Mit dem Ende des Kalten Krieges schien die atomare Abrüstung fürs Erste abgehakt zu sein, weil sich die ideologischen Blockgegner nicht länger bedrohten. Doch die nukleare Spirale dreht sich weiter, immer mehr Staaten streben nach der Bombe. Eile ist geboten: Das weltweite Waffen-Kontrollsystem steht auf der Kippe, im Frühjahr 2010 läuft der NV-Vertrag aus. Mit ihrer „Global Zero“–Initiative haben der frühere US-Außenminister Kissinger und mehrere prominente Mitstreiter die etablierten Atommächte USA und Russland an ihre vernachlässigten, im NV-Vertrag enthaltenen Pflichten zur Abrüstung erinnert. Mit seiner viel belächelten Vision einer atomwaffenfreien Welt hat Obama den Ball aufgenommen. Seither laufen zwischen Amerikanern und Russen zähe, gleichwohl auf einen Erfolg zielende Gespräche über eine weitere Reduzierung ihrer nuklearen Sprengköpfe und Raketen.

Trumpfkarte Atomwaffen

Als Trumpfkarten haben Atomwaffen ihre Attraktivität keineswegs eingebüßt: Für China, Indien und Pakistan sind sie Maßeinheiten für politisches Gewicht, auch Russland leitet seinen beanspruchten Großmachtstatus aus seinen nuklearen Arsenalen ab. Und für Frankreich und Großbritannien bleiben die Atomwaffen letzte Relikte verblichener Weltgeltung. Für Schmuddelkinder der Staatengemeinschaft wie Nordkorea ist die Verfügung über die Bombe ein erfolgreiches Werkzeug zur Erpressung diplomatischer, vor allem aber ökonomischer Vorteile. Der Iran sucht sich mit seinem Atomprogramm gegen einen Regimesturz zu wappnen und seine Rolle als Regionalmacht im Mittleren Osten zu festigen.

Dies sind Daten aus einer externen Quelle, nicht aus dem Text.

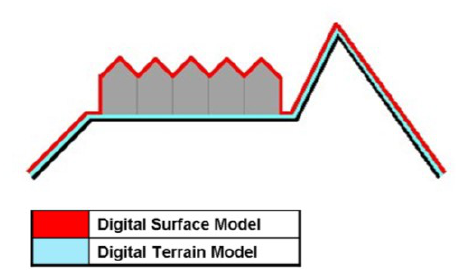
Figure 1: The difference between Digital Terrain Model (DTM) and Digital Surface Model (DSM) (Cetl, 2013)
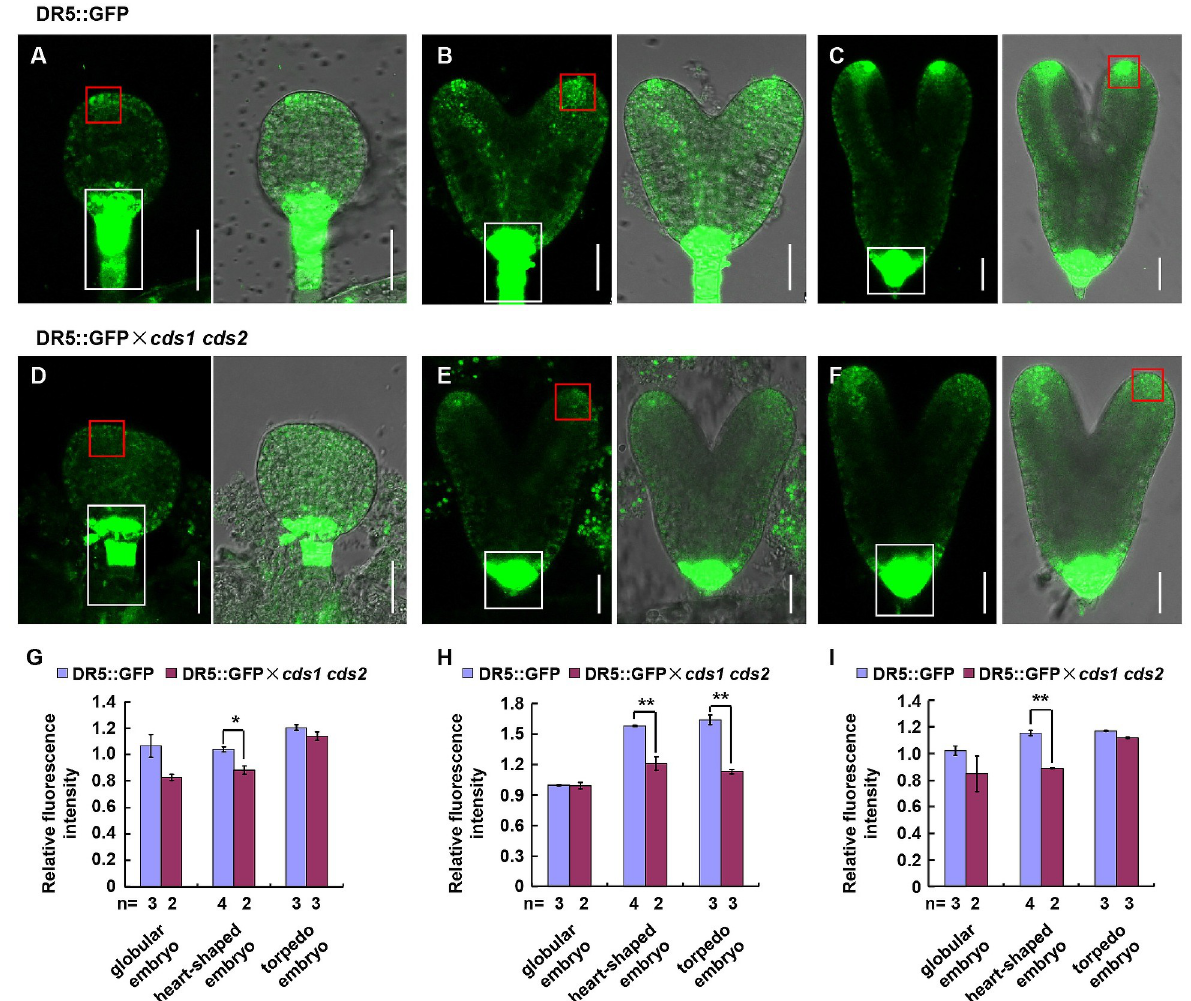
Fig 4. Suppressed expression of CDS1 and CDS2 resulted in altered auxin distribution during embryo development. (A-F) Auxin distribution in embryos at different developmental stages of Col and cds1 cds2 mutant, including globular embryo (A, D), heart-shaped embryo (B, E) and torpedo embryo (C, F). Arabidopsis marker line DR5::GFP or offsprings of DR5::GFP cross with cds1 cds2 (DR5::GFP × cds1 cds2 ) were analyzed. Representative images were shown. Bars = 25 μ m. (G-I) Relative GFP fluorescence intensity of whole embryo (G), cotyledon primordia (H) and hypophysis and suspensor (I) at different developmental stages in DR5::GFP and DR5::GFP × cds1 cds2 . Cotyledon primordia and hypophysis and suspensor are indicated by red or white boxes in A-F, respectively. Analyzed embryo numbers (n) from 2 independent experiments were indicated. Values were mean ± SE. Statistical significance was determined by student’s t test ( � , p < 0.05; �� , p < 0.01).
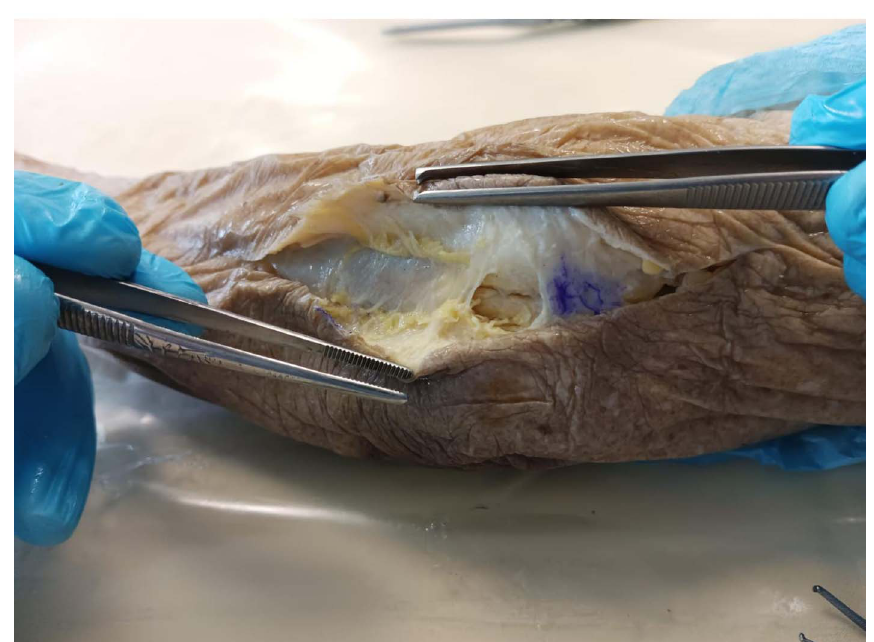
Figure 5. Sites of ulnar nerve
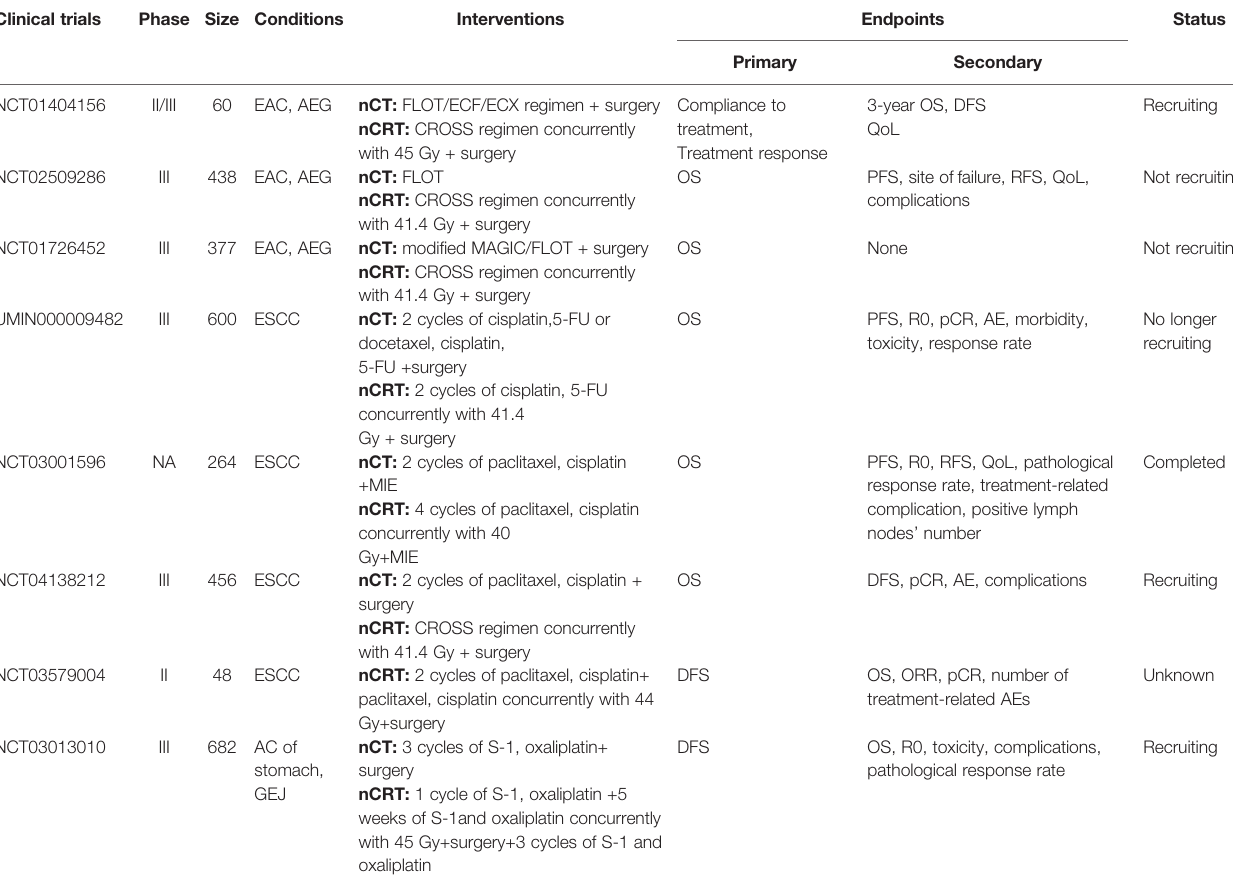
TABLE 5 | Characteristics clinical trials regarding neoadjuvant chemotherapy vs. neoadjuvant chemoradiotherapy. Clinical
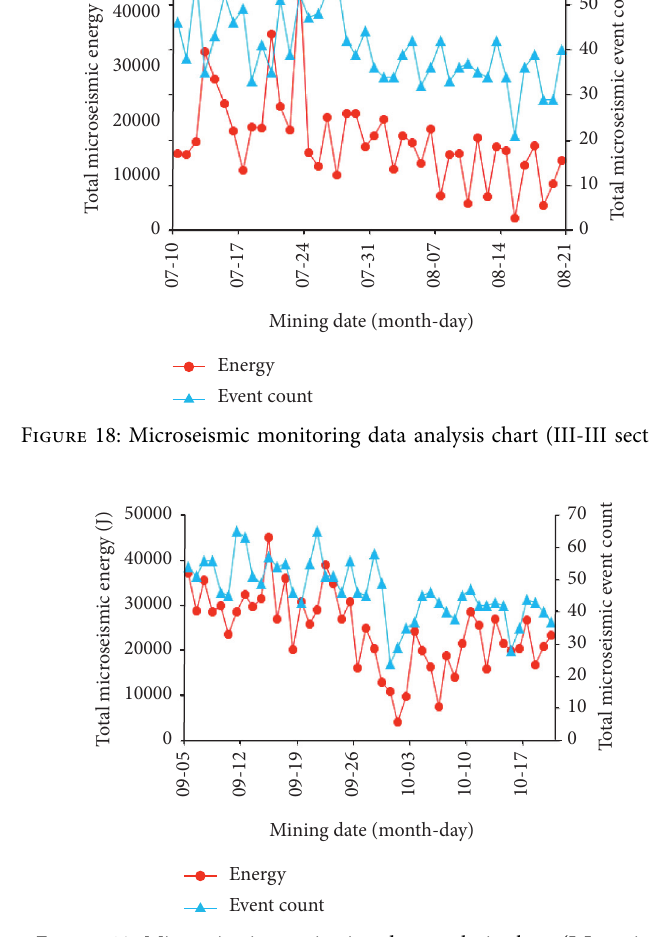
Figure 19: Microseismic monitoring data analysis chart (I-I Table 6: Relation between positive velocity anomalies and coal burst risk level.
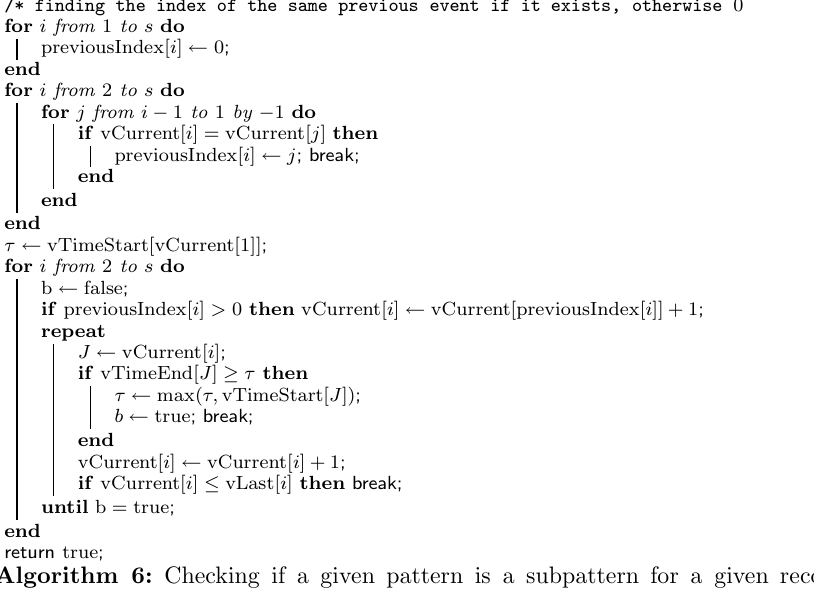
Algorithm 6: Checking if a given pattern is a subpattern for a given record (iteration step) for ordered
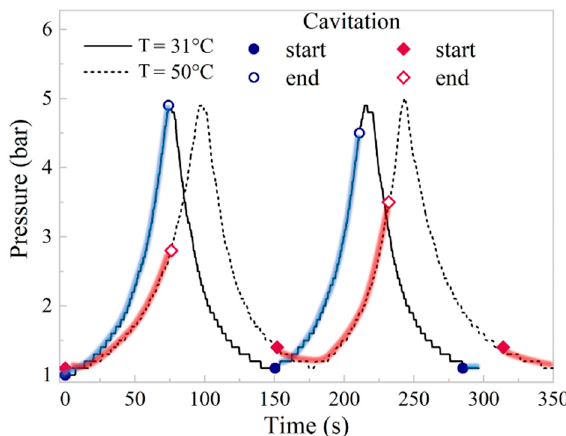
Figure 7. The onset of cavitation at a fixed transducer power of 50% (about 280 W) in Reactor 4 when the external pressure fluctuates over time (loading mode as shown in Figure 4b). The onset and end of cavitation are shown by filled and empty dots, respectively.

Unsere multipolare Welt mit etlichen neuen Kraftzentren birgt die unkalkulierbare Gefahr nuklearer Anarchie, sollten diese Entwicklungen außer Kontrolle geraten. Deshalb will Obama mit seiner Bereitschaft zu direkten Gesprächen mit Nordkorea und Iran mögliche neue Chancen zu einem nuklearen Kompromiss ausloten. Dieses Einlenken, sich ohne Vorbedingungen an den Verhandlungstisch zu setzen, ist noch kein Erfolg, wohl aber eine Wende in der amerikanischen Außenpolitik.